**Task list:**
**1)** According to the article on SQL Server 2014, at what event was the product announced?
**2)** Resume the article on SQL Server 2014, continuing after its final sentence.

**Study text:**
The next version of Microsoft's relational database management system (RDMS) promises to bring immense performance gains to online transactional processing systems.
SQL Server 2014 will come with a new in-memory OLTP engine, one built with the company's Heckaton set of technologies, first developed by Microsoft Research.
"We're building our transactional processing work in directly into the database. It is not a separate product, not a separate thing to program to," said Quentin Clark, corporate vice president of SQL Server, in a keynote presentation launching SQL Server 2014, announced this week at the Microsoft TechEd North America conference in New Orleans. "We are doing it because it is a way to achieve unprecedented low latency and high-scale throughput for transactional data."
Microsoft has billed Heckaton as an in-memory technology, though unlike other in-memory data stores, such as Oracle's TimesTen, it does not place the entire database into working memory, or RAM, to speed performance. Rather, it selectively moves only the most consulted database tables to memory.

**Information supplied:**
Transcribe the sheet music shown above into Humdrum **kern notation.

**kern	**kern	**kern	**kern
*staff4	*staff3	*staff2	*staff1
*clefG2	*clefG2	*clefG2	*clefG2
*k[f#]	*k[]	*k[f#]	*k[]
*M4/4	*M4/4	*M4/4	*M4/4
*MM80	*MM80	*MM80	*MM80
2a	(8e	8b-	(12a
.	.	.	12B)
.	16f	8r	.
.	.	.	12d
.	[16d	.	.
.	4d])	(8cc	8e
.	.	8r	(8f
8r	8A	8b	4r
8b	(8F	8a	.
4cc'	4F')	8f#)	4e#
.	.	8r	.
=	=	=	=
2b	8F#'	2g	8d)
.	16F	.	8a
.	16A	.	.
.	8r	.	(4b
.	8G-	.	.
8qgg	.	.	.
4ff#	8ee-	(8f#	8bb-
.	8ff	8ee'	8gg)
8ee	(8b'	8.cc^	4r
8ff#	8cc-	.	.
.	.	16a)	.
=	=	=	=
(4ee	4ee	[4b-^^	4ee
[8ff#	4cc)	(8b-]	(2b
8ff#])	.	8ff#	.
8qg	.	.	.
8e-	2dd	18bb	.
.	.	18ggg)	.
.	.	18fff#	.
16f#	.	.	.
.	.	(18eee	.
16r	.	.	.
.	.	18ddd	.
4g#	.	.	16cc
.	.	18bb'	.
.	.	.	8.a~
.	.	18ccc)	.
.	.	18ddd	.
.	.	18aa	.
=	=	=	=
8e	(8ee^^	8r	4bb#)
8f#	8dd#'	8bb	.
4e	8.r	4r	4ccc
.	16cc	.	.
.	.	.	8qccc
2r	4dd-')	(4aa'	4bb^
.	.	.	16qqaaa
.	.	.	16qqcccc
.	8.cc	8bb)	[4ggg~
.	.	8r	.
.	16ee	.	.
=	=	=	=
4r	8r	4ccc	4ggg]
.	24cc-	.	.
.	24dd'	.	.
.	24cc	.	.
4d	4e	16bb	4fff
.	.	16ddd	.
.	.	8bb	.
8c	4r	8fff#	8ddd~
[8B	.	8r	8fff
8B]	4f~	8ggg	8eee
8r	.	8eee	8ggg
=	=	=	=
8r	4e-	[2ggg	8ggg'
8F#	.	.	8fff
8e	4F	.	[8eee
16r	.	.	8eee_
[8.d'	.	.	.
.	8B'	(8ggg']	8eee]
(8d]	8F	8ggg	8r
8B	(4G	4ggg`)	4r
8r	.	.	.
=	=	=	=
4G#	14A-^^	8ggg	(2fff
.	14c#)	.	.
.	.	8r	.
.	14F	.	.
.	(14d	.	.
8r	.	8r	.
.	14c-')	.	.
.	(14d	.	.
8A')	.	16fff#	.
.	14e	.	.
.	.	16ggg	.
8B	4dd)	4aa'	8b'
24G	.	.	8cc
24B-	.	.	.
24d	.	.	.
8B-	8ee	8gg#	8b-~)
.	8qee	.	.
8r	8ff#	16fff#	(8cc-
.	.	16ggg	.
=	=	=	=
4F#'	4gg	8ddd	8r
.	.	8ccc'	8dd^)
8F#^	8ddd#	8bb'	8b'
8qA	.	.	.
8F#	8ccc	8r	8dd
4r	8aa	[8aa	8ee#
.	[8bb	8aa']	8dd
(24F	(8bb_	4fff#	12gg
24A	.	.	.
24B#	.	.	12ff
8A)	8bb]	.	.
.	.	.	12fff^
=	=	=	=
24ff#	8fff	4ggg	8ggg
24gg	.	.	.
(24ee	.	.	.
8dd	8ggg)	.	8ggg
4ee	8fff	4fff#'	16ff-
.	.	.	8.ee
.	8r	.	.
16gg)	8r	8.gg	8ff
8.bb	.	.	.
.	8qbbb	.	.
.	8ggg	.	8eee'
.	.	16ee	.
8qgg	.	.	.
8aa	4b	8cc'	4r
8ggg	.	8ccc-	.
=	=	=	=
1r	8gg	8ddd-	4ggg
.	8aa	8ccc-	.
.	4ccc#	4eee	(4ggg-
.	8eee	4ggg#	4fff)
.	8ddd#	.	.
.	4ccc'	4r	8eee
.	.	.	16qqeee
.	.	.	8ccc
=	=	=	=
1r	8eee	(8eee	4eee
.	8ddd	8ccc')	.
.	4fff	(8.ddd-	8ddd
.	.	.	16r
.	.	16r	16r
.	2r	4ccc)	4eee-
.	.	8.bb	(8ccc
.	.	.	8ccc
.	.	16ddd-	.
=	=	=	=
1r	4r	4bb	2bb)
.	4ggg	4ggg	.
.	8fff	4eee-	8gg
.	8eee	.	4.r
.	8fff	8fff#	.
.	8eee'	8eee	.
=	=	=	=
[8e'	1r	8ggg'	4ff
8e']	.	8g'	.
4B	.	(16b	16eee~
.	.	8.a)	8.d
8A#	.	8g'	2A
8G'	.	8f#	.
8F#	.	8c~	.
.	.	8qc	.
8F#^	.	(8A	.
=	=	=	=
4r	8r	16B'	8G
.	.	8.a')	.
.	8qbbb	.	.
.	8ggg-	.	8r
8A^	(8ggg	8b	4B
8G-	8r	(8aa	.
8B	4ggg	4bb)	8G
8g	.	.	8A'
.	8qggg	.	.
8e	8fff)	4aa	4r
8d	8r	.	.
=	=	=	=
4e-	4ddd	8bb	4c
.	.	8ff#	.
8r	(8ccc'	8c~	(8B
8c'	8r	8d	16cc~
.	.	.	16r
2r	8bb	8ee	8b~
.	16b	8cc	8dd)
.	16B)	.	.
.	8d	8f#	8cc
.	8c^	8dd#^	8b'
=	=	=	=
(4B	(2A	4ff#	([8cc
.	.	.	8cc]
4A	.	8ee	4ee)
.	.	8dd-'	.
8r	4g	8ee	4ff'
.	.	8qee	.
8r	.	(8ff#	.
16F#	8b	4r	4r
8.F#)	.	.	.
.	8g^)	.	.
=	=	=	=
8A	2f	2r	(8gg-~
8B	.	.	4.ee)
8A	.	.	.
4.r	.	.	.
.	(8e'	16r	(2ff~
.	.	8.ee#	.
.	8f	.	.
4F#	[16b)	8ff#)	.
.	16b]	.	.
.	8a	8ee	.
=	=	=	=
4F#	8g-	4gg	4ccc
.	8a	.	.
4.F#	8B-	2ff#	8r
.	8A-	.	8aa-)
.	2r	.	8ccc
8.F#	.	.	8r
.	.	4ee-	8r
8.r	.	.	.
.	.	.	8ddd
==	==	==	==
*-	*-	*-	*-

**Responses to the tasks:**
**1)** At the Microsoft TechEd North America conference in New Orleans.

**2)**
In Microsoft labs, Hekaton has been shown to cut transaction times by 50 times, and customers who have tried early versions of the technology have found a 16-fold percent improvement in performance, according to Eron Kelly, Microsoft SQL Server general manager, in a follow-up interview with the IDG News Service.
In addition to speeding transactional system performance, SQL Server 2014 could also cut hardware costs, because the efficiencies wrought from the new technologies would reduce the computational requirements, or number of servers, to execute a given workload, Kelly said.
Traditionally, each time an OLTP system conducts a transaction, such as books an order for a travel agency, the results are written to, or read from, a row of data residing on a database table on a hard drive. OLTP systems could perform much faster if the database tables were stored in a server's working memory. With most commercial OLTP systems, however, the cost of putting all the database tables in working memory would be prohibitively expensive. Hekaton speeds transaction times through, among other techniques, a more judicious use of memory.
What Hekaton does, Kelly explained, is move the hot data, or data that gets lots of reads and writes, into a server's working memory.
To enable in-memory usage, the database administrator uses a diagnostic application that surveys data table usage and recommends which database tables should be moved into a server's main memory.
The system maintains transactional integrity -- the guarantee that each completed transaction is saved even during a system outage -- by writing transactions separately to a log file.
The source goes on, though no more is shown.